Brussels, Belgium РThe European Union was poised on Thursday to agree new rules for how it handles arriving asylum-seekers and irregular migrants after Germany said it would go along with the intensely-negotiated package.

Once implemented, the new Pact on Migration and Asylum would seek to relieve the pressure on so-called frontline countries such as Italy and Greece by relocating some arrivals to other EU states.

Those countries opposed to hosting asylum-seekers – Poland and Hungary among them – would be required to pay the ones that do take migrants in.

At the same time, the European Union will seek to speed up processing of asylum applications so that migrants deemed inadmissable are returned to their country of origin or of transit, and maximum detention times for migrants in border centers would be lengthened from the current 12 weeks.

German Interior Minister Nancy Faeser told a Brussels meeting of EU counterparts “we will vote in favor” of a compromise text on the pact drawn up by Spain, which currently holds the EU presidency.

That was a change of position for Germany, which in a previous vote held in July had abstained because it felt the detention policy was too strict for migrant minors and families.

Going into Thursday’s meeting, Faeser said she was confident the compromise text would reflect Germany’s position.

In Berlin, German Chancellor Olaf Scholz confirmed the shift, saying his government “will not stand in the way” of the pact being adopted.

Paralysis on the issue had caused growing frustration in the 27-nation bloc as it faces a rise in irregular migration.

The arrival of thousands of asylum-seekers arriving from Africa on the Italian island of Lampedusa notably spurred urgency to get the revised policy in place.

European Commission chief Ursula von der Leyen, whose EU executive proposed the new pact three years ago only to see it hit a long impasse, urged for it to be finally approved on Thursday.

“We must now finish the job. We must ensure proper implementation of the Migration and Asylum Pact,” she said, during a visit to Croatia.

EU aims for solidarity

Part of the aim of the revised policy is for European Union countries to act together should they be faced with a sudden large inflow of asylum-seekers, as happened in 2015-2016 when hundreds of thousands of migrants arrived, most of them Syrians fleeing the war in their country.

But in the failed July attempt to vote in the package, Hungary, Poland, Austria and the Czech Republic voted against, objecting to the host-or-pay requirement.
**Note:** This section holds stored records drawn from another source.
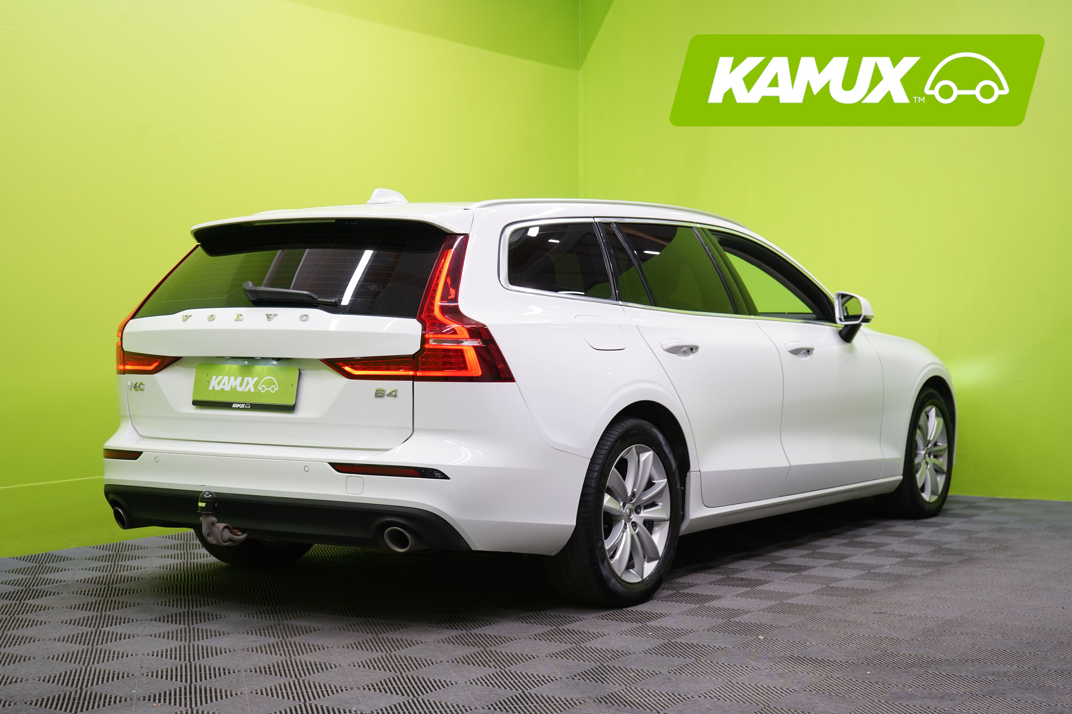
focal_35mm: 53
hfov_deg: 37.5
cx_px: 536
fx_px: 1578
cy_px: 357
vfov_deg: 25.5
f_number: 5
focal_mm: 53
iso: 400
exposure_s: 1/30
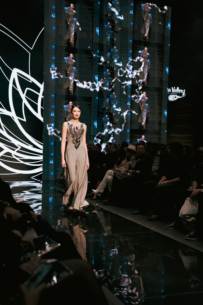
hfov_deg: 29.9
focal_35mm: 45
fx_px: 381
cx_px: 102
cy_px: 152
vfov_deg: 43.6
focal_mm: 45
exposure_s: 1/200
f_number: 3.5
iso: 1600
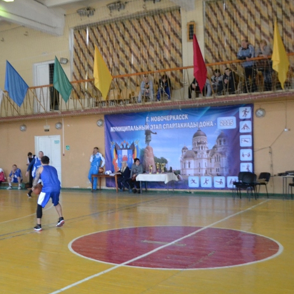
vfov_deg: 35.3
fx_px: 461
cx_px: 81
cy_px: 156
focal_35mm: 48
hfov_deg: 34.8
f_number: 3.8
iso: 3200
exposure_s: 1/400
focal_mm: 22
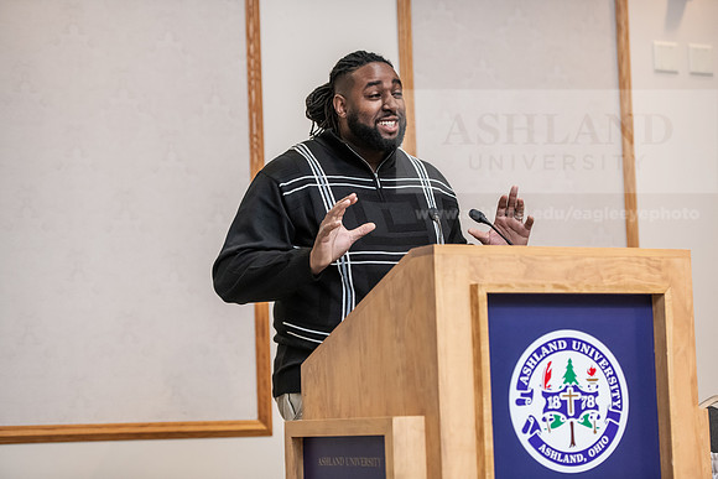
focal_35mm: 95
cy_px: 240
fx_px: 1895
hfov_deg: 21.5
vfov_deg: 14.4
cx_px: 359
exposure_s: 1/200
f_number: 3.2
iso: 2500
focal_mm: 95
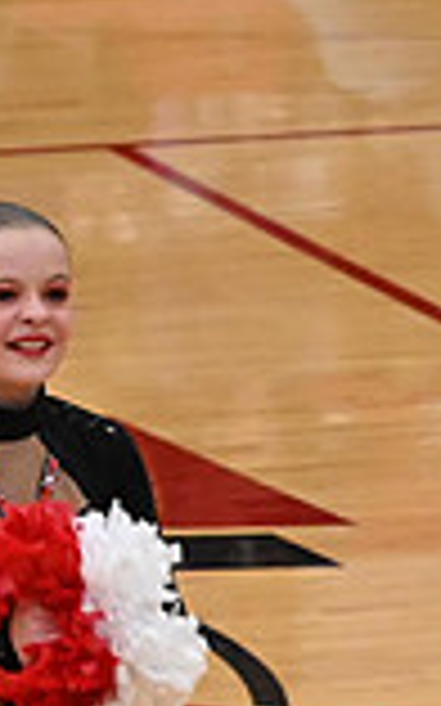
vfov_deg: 3.4
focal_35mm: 621
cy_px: 344
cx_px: 1210
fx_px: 11953
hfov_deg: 2.1
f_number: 4
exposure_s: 1/400
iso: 6400
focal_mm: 110
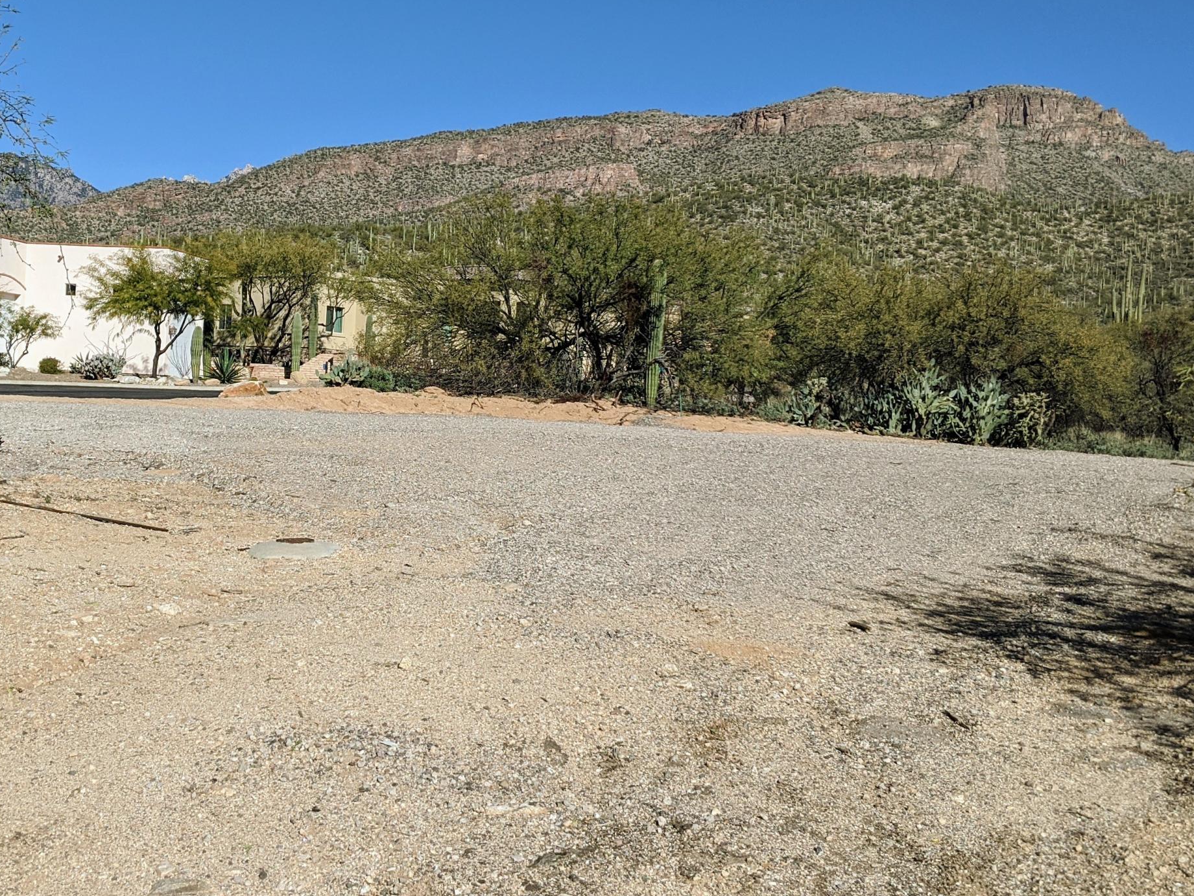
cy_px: 360
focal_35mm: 44
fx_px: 1518
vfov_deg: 32.8
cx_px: 470
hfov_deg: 42.7
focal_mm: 4.44
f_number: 1.8
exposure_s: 1/4673
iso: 45
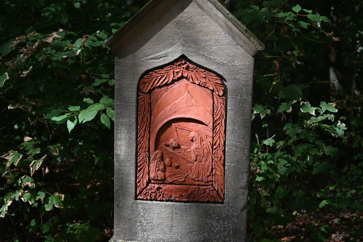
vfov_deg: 21.9
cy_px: 121
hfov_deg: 32.4
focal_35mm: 62
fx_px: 625
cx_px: 182
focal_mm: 62
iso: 100
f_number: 5.6
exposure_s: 1/250
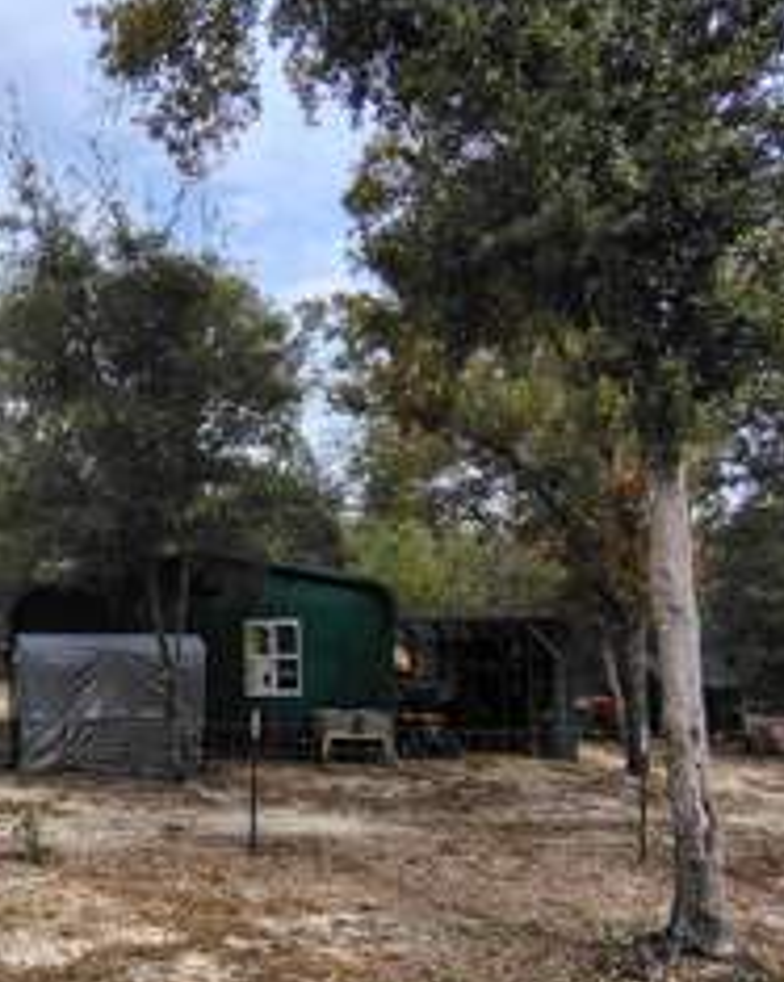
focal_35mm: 32
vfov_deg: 55.4
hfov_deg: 43.1
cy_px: 577
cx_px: 130
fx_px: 929
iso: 100
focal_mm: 2.13
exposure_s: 1/552
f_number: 2.2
On Thursday, as he arrived for the Brussels meeting, Austrian Interior Minister Gerhard Karner said he was “happy and grateful that there has been movement in the last few hours, in the last few days” on the dossier.

In Budapest, Gergely Gulyas, chief of staff of Hungarian Prime Minister Viktor Orban, heaped fresh criticism on the migration pact.

“All they can achieve with this migration pact is to turn the border countries, countries along the Schengen border into Lampedusa,” he said.

The European Parliament had added its own pressure on the ministers by deciding last week to pause negotiations with EU member states on aspects of the pact that had met little resistance, dealing with reinforced security along the bloc’s outer border.

One relates to Eurodac, a biometric database for asylum-seekers, and another has to do with the introduction of a mandatory screening procedure of irregular arrivals.

The goal of the EU is to have the reform adopted before European elections next June that will usher in a new European Parliament and commission.

The next cycle in EU politics could see a political shift in the European Parliament, given the rise of right-wing parties in several EU countries, and would see Hungary and Poland take turns holding the rotating EU presidency.